-------- Data in this exercise
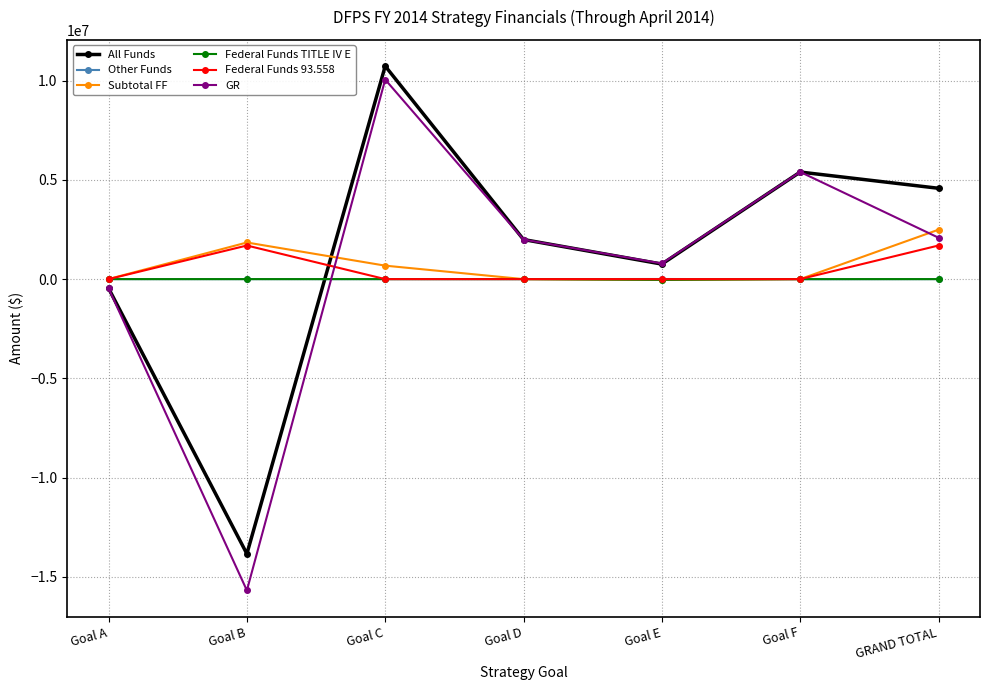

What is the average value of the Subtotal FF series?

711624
----------------
-------- Data in this exercise
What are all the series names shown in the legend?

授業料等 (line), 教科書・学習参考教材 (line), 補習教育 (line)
----------------
-------- Data in this exercise
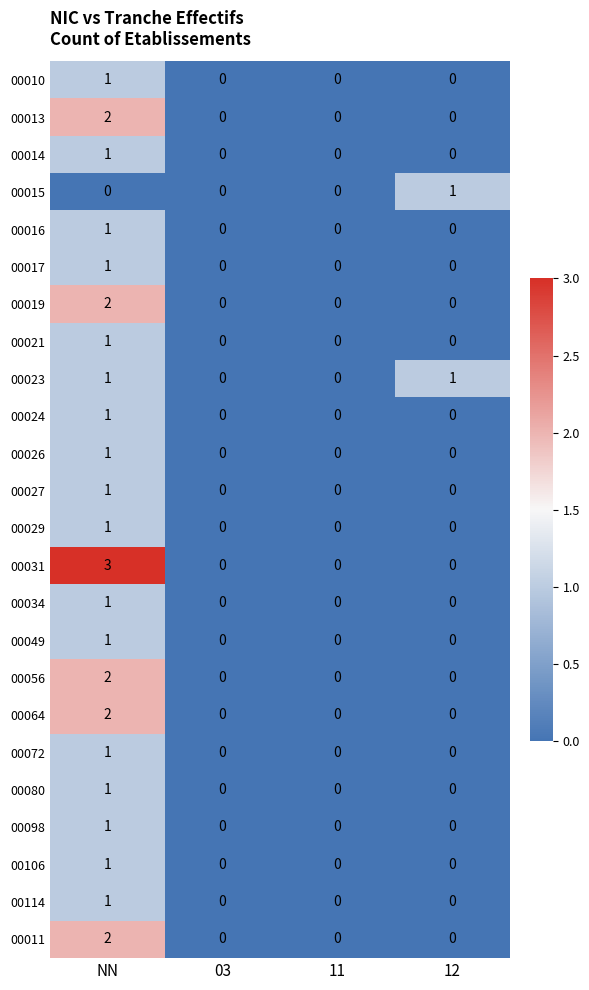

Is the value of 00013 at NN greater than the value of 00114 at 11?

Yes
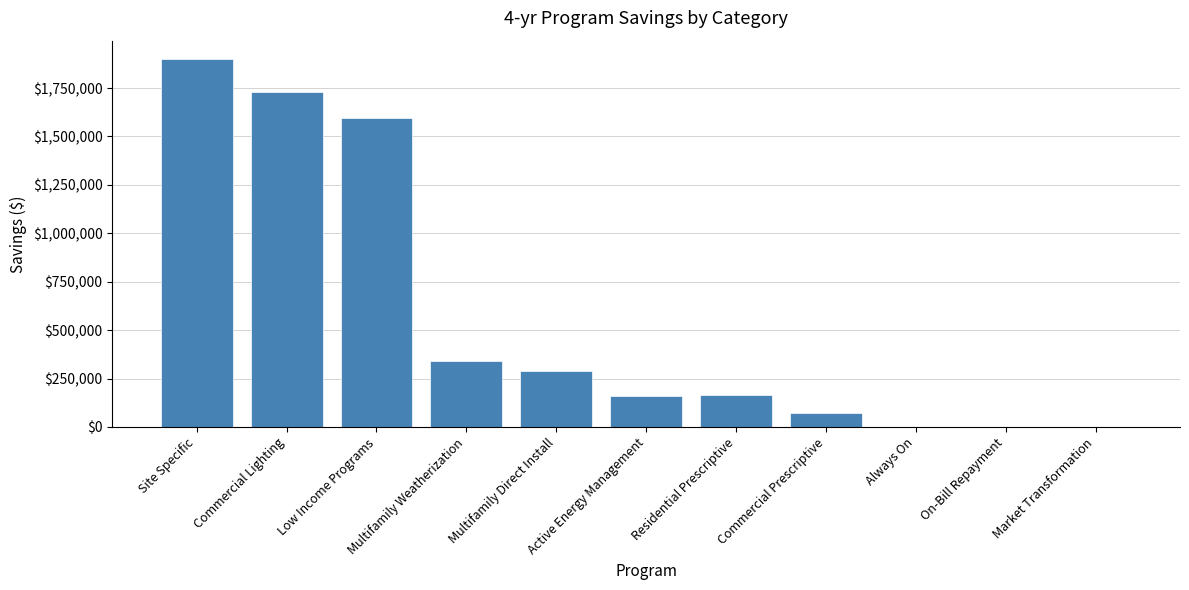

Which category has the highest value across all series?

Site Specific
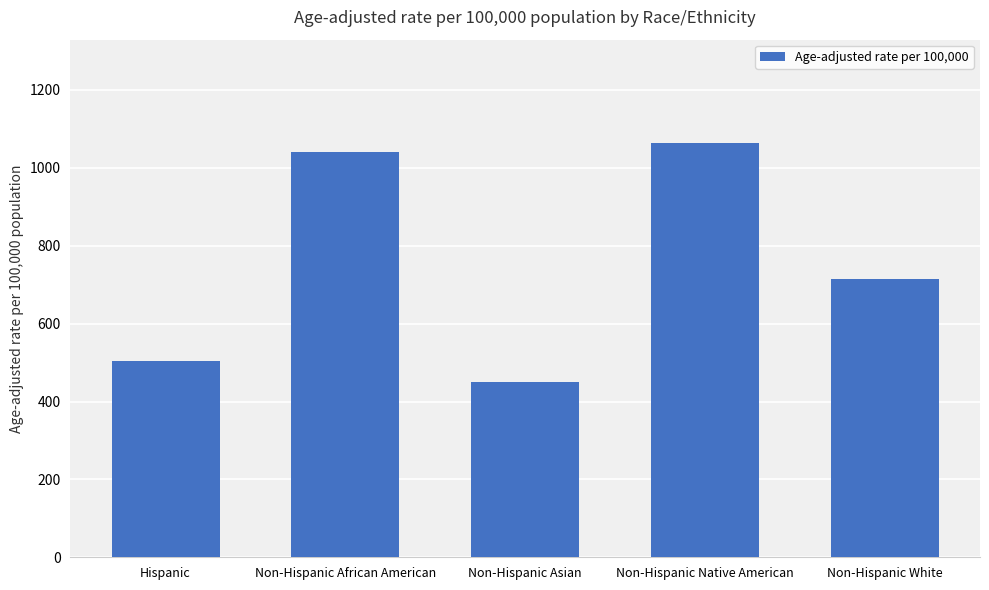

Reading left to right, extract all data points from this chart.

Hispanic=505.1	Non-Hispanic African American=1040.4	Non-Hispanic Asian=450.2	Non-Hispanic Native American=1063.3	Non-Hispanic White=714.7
----------------
## Work to be completed
Write out each line above that contains the word "value".

## Your solution
What is the average value of the Subtotal FF series?
Is the value of 00013 at NN greater than the value of 00114 at 11?
Which category has the highest value across all series?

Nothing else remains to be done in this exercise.